Note 2 – Calculation of purchase consideration and preliminary purchase price allocation
The following table summarizes the fair value of purchase consideration that will be transferred on the Closing Date:
Proceeds from the sale of INVO common stock | | $ | 2,500,000 | |
Total upfront cash consideration | | | 2,500,000 | |
Future cash or equity consideration(1) | | | 7,500,000 | |
Total purchase consideration | | $ | 10,000,000 | |
| (1) | Sellers may elect to receive shares of INVO common stock in lieu of cash payments. See Note 3. |
The Company has performed a preliminary valuation analysis of the fair market value of the Companies’ assets and liabilities. The following table summarizes the preliminary allocation of the purchase price as of March 31, 2023:
Cash | | $ | 169,361 | |
Accounts receivable | | | 119,559 | |
Prepaid expenses and other current assets | | | 526 | |
Property and equipment, net | | | 71,763 | |
Lease right of use asset | | | 911,201 | |
Goodwill | | | 10,055,110 | |
Accounts payable and accrued expenses | | | (96,949 | ) |
Distributions payable | | | (171,981 | ) |
Deferred revenue | | | (132,703 | ) |
Lease liability | | | (925,887 | ) |
Total consideration | | $ | 10,000,000 | |
This preliminary purchase price allocation has been used to prepare pro forma adjustments in the unaudited pro forma condensed combined balance sheet and income statements. The final purchase price allocation will be determined when INVO has completed all detailed valuations and necessary calculations, which are expected to be finalized within the next twelve months. The final allocation could differ materially from the preliminary allocation used in the pro forma adjustments. The final allocation may include (i) changes in identifiable net assets, (ii) changes in fair values of property, plant and equipment, and (iii) other changes to assets and liabilities.
Note 3 – Pro forma adjustments
The pro forma adjustments are based on the INVO’s preliminary estimates and assumptions that are subject to change. The following adjustments have been reflected in the unaudited pro forma condensed combined financial statements:
(a) Represents the preliminary goodwill associated with the WFI Acquisition as presented in Note 2. Goodwill represents the estimate of the excess of the purchase price over the fair value of the assets acquired and liabilities assumed.
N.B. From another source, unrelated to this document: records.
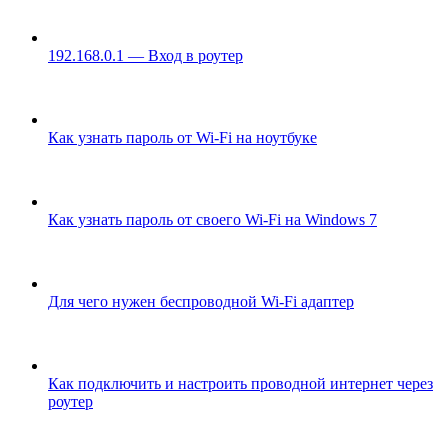
192.168.0.1 — Вход в роутер
Как узнать пароль от Wi-Fi на ноутбуке
Как узнать пароль от своего Wi-Fi на Windows 7
Для чего нужен беспроводной Wi-Fi адаптер
Как подключить и настроить проводной интернет через
роутер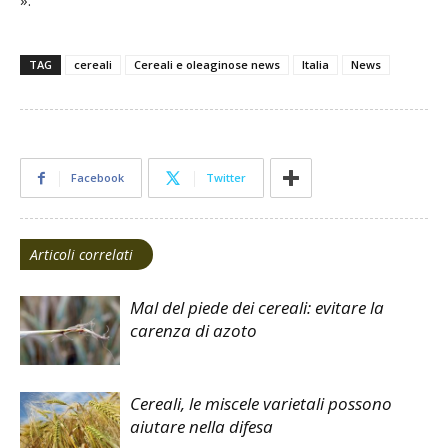
».
TAG
cereali
Cereali e oleaginose news
Italia
News
Facebook
Twitter
Articoli correlati
Mal del piede dei cereali: evitare la
carenza di azoto
Cereali, le miscele varietali possono
aiutare nella difesa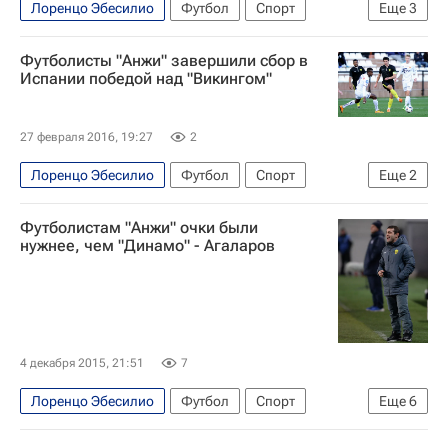
Лоренцо Эбесилио
Футбол
Спорт
Еще
3
РПЛ 2026-2027 (Чемпионат России по футболу)
Футболисты "Анжи" завершили сбор в
Анжи
Рубин
Испании победой над "Викингом"
27 февраля 2016, 19:27
2
Лоренцо Эбесилио
Футбол
Спорт
Еще
2
товарищеские матчи
Анжи
Футболистам "Анжи" очки были
нужнее, чем "Динамо" - Агаларов
4 декабря 2015, 21:51
7
Лоренцо Эбесилио
Футбол
Спорт
Еще
6
Руслан Агаларов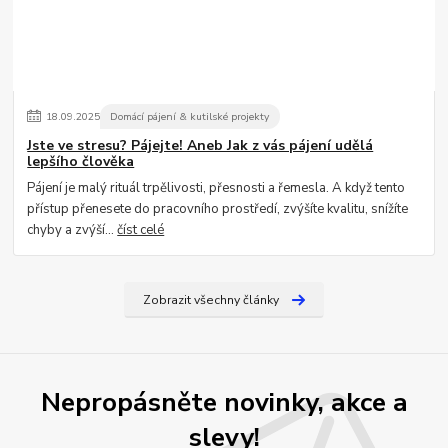
18
.
09
.
2025
Domácí pájení & kutilské projekty
Jste ve stresu? Pájejte! Aneb Jak z vás pájení udělá
lepšího člověka
Pájení je malý rituál trpělivosti, přesnosti a řemesla. A když tento
přístup přenesete do pracovního prostředí, zvýšíte kvalitu, snížíte
chyby a zvýší...
číst celé
Zobrazit všechny články
Nepropásněte novinky, akce a
slevy!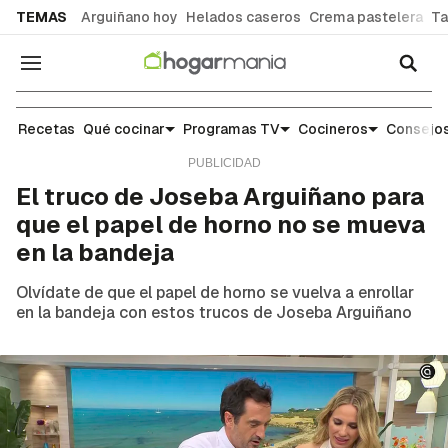
common.go-to-content
TEMAS
Arguiñano hoy
Helados caseros
Crema pastelera
Ta
Navegación
Escuela de cocina: trucos y consejos para el día 
Recetas
Qué cocinar
Programas TV
Cocineros
Consejos
El truco de Joseba Arguiñano para
que el papel de horno no se mueva
en la bandeja
Olvídate de que el papel de horno se vuelva a enrollar
en la bandeja con estos trucos de Joseba Arguiñano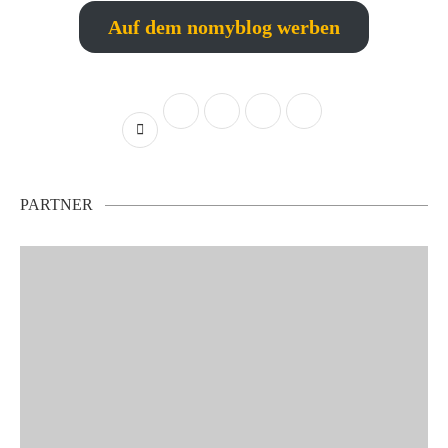
Auf dem nomyblog werben
PARTNER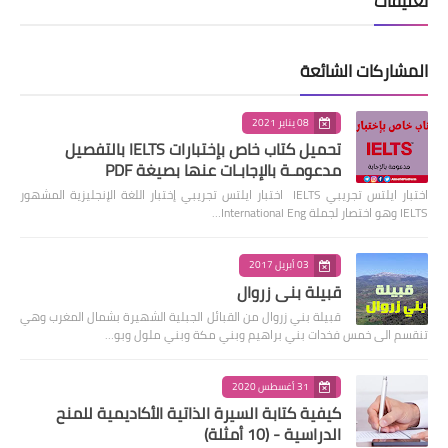
تعليقات
المشاركات الشائعة
08 يناير 2021
تحميل كتاب خاص بإختبارات IELTS بالتفصيل
مدعومـة بالإجابـات عنها بصيغة PDF
اختبار ايلتس تجريبي IELTS اختبار ايلتس تجريبي إختبار اللغة الإنجليزية المشهور
IELTS وهو اختصار لجملة International Eng…
03 أبريل 2017
قبيلة بني زروال
قبيلة بني زروال من القبائل الجبلية الشهيرة بشمال المغرب وهي
تنقسم الى خمس فخدات بني براهيم وبني مكة وبني ملول وبو…
31 أغسطس 2020
كيفية كتابة السيرة الذاتية الأكاديمية للمنح
الدراسية - (10 أمثلة)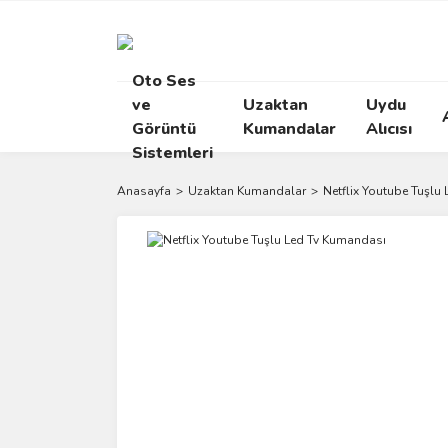
Oto Ses
ve
Uzaktan
Uydu
Görüntü
Kumandalar
Alıcısı
Sistemleri
Anasayfa
Uzaktan Kumandalar
Netflix Youtube Tuşlu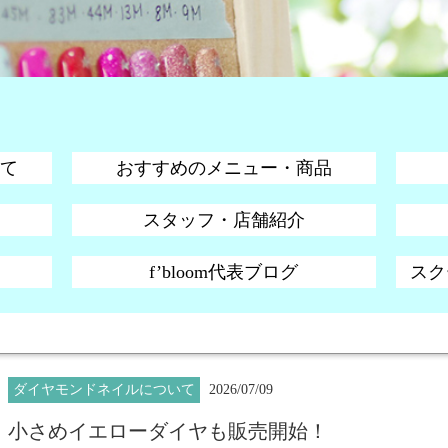
て
おすすめのメニュー・商品
スタッフ・店舗紹介
f’bloom代表ブログ
スクー
ダイヤモンドネイルについて
2026/07/09
小さめイエローダイヤも販売開始！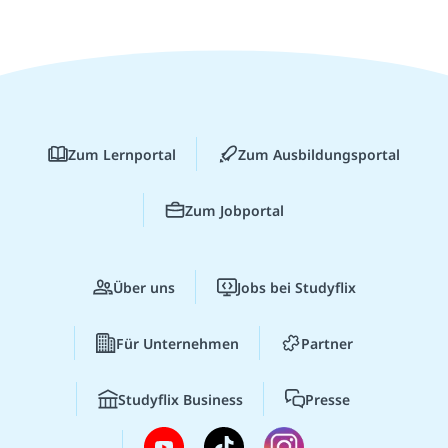
Zum Lernportal
Zum Ausbildungsportal
Zum Jobportal
Über uns
Jobs bei Studyflix
Für Unternehmen
Partner
Studyflix Business
Presse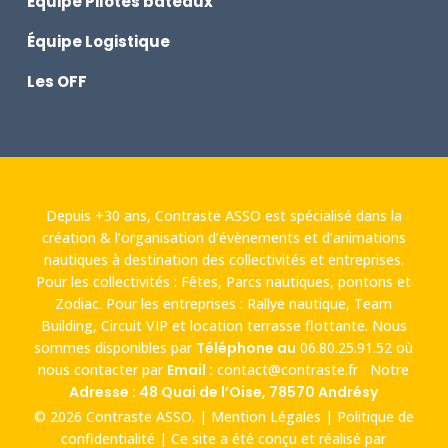
Équipe Pilotes bateaux
Équipe Logistique
Les OFF
Depuis +30 ans, Contraste ASSO est spécialisé dans la
création & l’organisation d’évènements et d’animations
nautiques à destination des collectivités et entreprises.
Pour les collectivités : Fêtes, Parcs nautiques, pontons et
Zodiac. Pour les entreprises : Rallye nautique, Team
Building, Circuit VIP et location terrasse flottante. Nous
sommes disponibles par
Téléphone au
06.80.25.91.52
où
nous contacter par
Email :
contact@contraste.fr
Notre
Adresse : 48 Quai de l’Oise, 78570 Andrésy
© 2026 Contraste ASSO. |
Mention Légales
|
Politique de
confidentialité
| Ce site a été conçu et réalisé par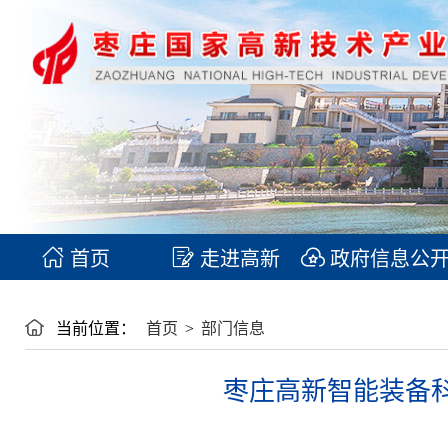
首页
走进高新
政府信息公
当前位置：
首页
>
部门信息
枣庄高新智能装备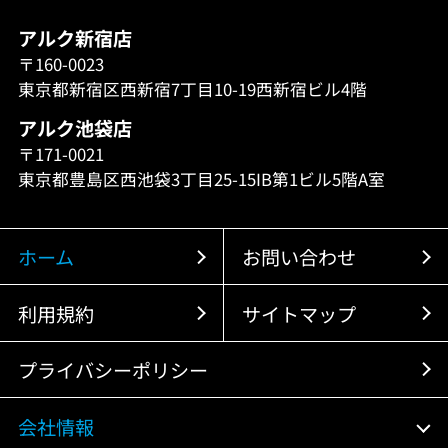
アルク新宿店
〒160-0023
東京都新宿区西新宿7丁目10-19西新宿ビル4階
アルク池袋店
〒171-0021
東京都豊島区西池袋3丁目25-15IB第1ビル5階A室
ホーム
お問い合わせ
利用規約
サイトマップ
プライバシーポリシー
会社情報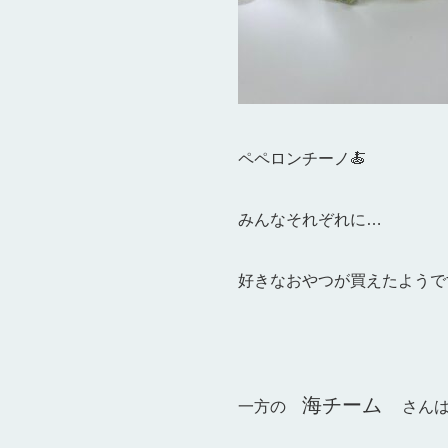
ペペロンチーノ🍝
みんなそれぞれに…
好きなおやつが買えたようです(*
海チーム
一方の
さん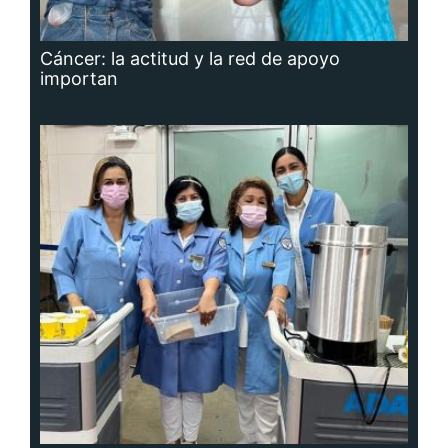
Cáncer: la actitud y la red de apoyo
importan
(b) Represents the future cash payments owed for the WFI acquisition. INVO has agreed to make additional payments of $2,500,000 within 90-days of each of the first three anniversaries of closing. The sellers may elect to receive shares of INVO common stock in lieu of cash payments as follows: (i) 400,000 shares of INVO common stock on the first additional payment date; (ii) 275,000 shares of INVO common stock on the second additional payment date and (iii) 175,000 shares of INVO common stock on the third additional payment date.
(c) Represents estimated proceeds from common stock sold by INVO to meet the initial $2.5 million due upon closing of the WFI acquisition. As an alternative, INVO may decide to fund the upfront consideration using debt financing, if available on reasonable terms.
(d) WFRSA and FLOW are taxed at the partnership level and as such no provision for income taxes has been recorded for the WFI Acquisition. Beginning in 2022 the members elected to have state income taxes paid by the Companies on the members’ behalf. This expense is included in the Companies operating expenses.